* _Problem a_:
In the collection entries, from the line with "name author: Poepp. & Endl." to the line with "state / province: Washington", switch "collection date" to "date collected" wherever it occurs, and give those lines again with everything else unchanged.

* _Selected text_:

April 28, 2020 HUMAN RIGHTS

Human Rights at Risk: The Immigration Courts Are in Need of an Overhaul

The views expressed here do not represent the official position of the United States Department of Justice, the attorney general, or the Executive Office for Immigration Review. The views represent the author’s personal opinions, which were formed after extensive consultation with the membership of NAIJ.

by Hon. Mimi Tsankov
“While immigration courts reside within the executive branch, they should not be merely a tool to achieve desired policy outcomes.”

“While immigration courts reside within the executive branch, they should not be merely a tool to achieve desired policy outcomes.”

—Senator Sheldon Whitehouse

So wrote Senator Sheldon Whitehouse (D-RI) in his February 13, 2020, letter to Attorney General William Barr, in which he and eight members of the Senate Judiciary Committee called upon Barr to take action against, what he termed, an increasingly troubling politicization of the immigration court adjudication process. 

The stakes couldn’t be higher for those seeking human rights protection in the form of asylum and other forms of relief from persecution and torture. Individual liberty and personal safety interests are often at stake in immigration court proceedings where immigration judges have the authority to grant protection from persecution. Id.; see also, 8 U.S.C. 1158. Whitehouse gave voice to what is becoming an alarming trend—the increasing political influence over individual immigration cases. This action, he explained, is undermining the public’s confidence in the immigration courts and creating an impression that “cases are being decided based on political considerations rather than the relevant facts and law. The appearance of bias alone is corrosive to the public trust.” Whitehouse Letter, supra, at 5; see also, 8 U.S.C. Section 1229a(b)(4)(A) and (B); 8 C.F.R. 1003.10(b).

[Collection entries]
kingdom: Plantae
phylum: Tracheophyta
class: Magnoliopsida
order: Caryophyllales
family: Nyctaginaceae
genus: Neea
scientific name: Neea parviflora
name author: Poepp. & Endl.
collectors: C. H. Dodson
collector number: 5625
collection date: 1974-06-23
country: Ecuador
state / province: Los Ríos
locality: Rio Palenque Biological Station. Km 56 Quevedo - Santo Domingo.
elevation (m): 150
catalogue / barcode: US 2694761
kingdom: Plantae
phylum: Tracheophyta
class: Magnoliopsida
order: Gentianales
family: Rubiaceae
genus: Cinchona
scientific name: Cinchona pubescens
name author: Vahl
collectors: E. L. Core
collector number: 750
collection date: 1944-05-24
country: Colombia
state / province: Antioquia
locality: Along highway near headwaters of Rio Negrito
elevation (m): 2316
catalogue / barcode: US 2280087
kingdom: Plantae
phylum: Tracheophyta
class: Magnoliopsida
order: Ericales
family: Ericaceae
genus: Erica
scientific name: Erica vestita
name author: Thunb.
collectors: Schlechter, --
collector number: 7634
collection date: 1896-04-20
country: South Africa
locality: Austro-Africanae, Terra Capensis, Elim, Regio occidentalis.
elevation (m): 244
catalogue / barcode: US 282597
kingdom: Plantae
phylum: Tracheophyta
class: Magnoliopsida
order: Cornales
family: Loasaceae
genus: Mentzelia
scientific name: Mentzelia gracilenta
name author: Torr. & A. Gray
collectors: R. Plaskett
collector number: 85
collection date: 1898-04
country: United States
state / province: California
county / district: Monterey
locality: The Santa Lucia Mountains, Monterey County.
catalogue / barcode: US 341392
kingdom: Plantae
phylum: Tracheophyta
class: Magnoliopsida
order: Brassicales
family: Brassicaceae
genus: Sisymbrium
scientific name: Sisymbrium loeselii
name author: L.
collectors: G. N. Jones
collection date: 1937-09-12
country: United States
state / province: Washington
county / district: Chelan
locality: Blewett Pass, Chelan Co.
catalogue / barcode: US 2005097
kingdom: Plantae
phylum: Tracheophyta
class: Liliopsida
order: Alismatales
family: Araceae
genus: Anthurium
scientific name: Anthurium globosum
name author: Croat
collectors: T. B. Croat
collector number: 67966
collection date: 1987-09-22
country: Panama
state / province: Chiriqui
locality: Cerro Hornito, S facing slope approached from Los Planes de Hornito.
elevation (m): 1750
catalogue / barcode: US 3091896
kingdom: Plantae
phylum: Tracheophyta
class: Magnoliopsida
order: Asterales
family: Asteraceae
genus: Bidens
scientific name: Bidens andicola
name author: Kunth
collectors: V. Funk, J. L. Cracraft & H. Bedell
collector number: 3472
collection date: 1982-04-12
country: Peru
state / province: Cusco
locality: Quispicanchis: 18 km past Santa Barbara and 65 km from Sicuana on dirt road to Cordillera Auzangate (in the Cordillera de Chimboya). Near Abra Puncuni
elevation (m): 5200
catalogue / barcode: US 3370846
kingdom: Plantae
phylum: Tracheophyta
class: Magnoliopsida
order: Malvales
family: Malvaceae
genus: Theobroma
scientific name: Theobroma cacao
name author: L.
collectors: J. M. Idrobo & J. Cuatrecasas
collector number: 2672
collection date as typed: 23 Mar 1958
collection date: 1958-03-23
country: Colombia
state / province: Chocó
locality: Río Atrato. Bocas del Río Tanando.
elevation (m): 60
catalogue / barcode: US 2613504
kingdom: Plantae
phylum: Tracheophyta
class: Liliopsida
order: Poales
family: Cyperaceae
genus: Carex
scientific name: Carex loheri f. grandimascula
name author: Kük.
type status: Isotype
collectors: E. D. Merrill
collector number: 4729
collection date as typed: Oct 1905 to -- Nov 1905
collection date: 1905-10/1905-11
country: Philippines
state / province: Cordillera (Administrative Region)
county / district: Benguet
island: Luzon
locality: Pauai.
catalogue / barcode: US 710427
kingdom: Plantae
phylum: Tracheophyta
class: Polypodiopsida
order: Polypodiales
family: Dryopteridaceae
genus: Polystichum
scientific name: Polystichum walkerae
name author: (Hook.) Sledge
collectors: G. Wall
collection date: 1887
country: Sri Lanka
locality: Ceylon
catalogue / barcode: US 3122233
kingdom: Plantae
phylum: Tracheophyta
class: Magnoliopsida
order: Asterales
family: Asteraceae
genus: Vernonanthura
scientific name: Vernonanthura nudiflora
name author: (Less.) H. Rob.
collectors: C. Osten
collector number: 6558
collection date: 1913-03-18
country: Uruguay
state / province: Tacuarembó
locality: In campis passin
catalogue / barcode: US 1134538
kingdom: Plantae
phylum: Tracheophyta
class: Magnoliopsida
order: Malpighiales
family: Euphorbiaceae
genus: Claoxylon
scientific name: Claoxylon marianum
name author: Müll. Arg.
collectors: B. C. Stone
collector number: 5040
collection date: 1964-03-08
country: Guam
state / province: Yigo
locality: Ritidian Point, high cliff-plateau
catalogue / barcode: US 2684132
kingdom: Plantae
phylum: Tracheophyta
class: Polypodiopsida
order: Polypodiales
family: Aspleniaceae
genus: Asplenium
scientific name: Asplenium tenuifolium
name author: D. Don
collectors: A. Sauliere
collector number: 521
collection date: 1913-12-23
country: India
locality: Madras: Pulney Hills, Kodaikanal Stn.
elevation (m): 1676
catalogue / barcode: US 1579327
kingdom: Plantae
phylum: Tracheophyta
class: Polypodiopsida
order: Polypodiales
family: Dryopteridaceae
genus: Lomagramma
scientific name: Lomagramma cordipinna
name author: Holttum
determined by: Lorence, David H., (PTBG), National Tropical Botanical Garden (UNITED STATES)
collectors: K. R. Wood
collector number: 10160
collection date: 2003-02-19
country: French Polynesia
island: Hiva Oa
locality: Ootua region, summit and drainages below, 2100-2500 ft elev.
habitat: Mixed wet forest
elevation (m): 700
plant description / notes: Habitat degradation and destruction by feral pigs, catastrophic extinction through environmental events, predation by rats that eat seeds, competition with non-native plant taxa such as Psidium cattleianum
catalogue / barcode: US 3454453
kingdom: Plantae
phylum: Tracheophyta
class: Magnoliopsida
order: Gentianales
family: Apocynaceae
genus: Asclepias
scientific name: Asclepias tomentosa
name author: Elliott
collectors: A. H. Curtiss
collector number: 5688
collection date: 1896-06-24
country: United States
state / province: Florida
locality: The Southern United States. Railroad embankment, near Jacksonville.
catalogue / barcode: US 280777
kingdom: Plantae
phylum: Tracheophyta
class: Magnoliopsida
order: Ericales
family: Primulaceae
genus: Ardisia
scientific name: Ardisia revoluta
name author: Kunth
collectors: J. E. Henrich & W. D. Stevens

* _Problem b_:
Say whether each statement agrees with the article on the immigration courts, and quote the words that decide it: (i) Senator Whitehouse's letter was addressed to Attorney General William Barr. (ii) The letter was dated February 13, 2019. (iii) Immigration judges have the authority to grant protection from persecution.

* _Worked answer a_:
name author: Poepp. & Endl.
collectors: C. H. Dodson
collector number: 5625
date collected: 1974-06-23
country: Ecuador
state / province: Los Ríos
locality: Rio Palenque Biological Station. Km 56 Quevedo - Santo Domingo.
elevation (m): 150
catalogue / barcode: US 2694761
kingdom: Plantae
phylum: Tracheophyta
class: Magnoliopsida
order: Gentianales
family: Rubiaceae
genus: Cinchona
scientific name: Cinchona pubescens
name author: Vahl
collectors: E. L. Core
collector number: 750
date collected: 1944-05-24
country: Colombia
state / province: Antioquia
locality: Along highway near headwaters of Rio Negrito
elevation (m): 2316
catalogue / barcode: US 2280087
kingdom: Plantae
phylum: Tracheophyta
class: Magnoliopsida
order: Ericales
family: Ericaceae
genus: Erica
scientific name: Erica vestita
name author: Thunb.
collectors: Schlechter, --
collector number: 7634
date collected: 1896-04-20
country: South Africa
locality: Austro-Africanae, Terra Capensis, Elim, Regio occidentalis.
elevation (m): 244
catalogue / barcode: US 282597
kingdom: Plantae
phylum: Tracheophyta
class: Magnoliopsida
order: Cornales
family: Loasaceae
genus: Mentzelia
scientific name: Mentzelia gracilenta
name author: Torr. & A. Gray
collectors: R. Plaskett
collector number: 85
date collected: 1898-04
country: United States
state / province: California
county / district: Monterey
locality: The Santa Lucia Mountains, Monterey County.
catalogue / barcode: US 341392
kingdom: Plantae
phylum: Tracheophyta
class: Magnoliopsida
order: Brassicales
family: Brassicaceae
genus: Sisymbrium
scientific name: Sisymbrium loeselii
name author: L.
collectors: G. N. Jones
date collected: 1937-09-12
country: United States
state / province: Washington

* _Worked answer b_:
(i) Yes: "his February 13, 2020, letter to Attorney General William Barr"
(ii) No: "his February 13, 2020, letter"
(iii) Yes: "immigration judges have the authority to grant protection from persecution"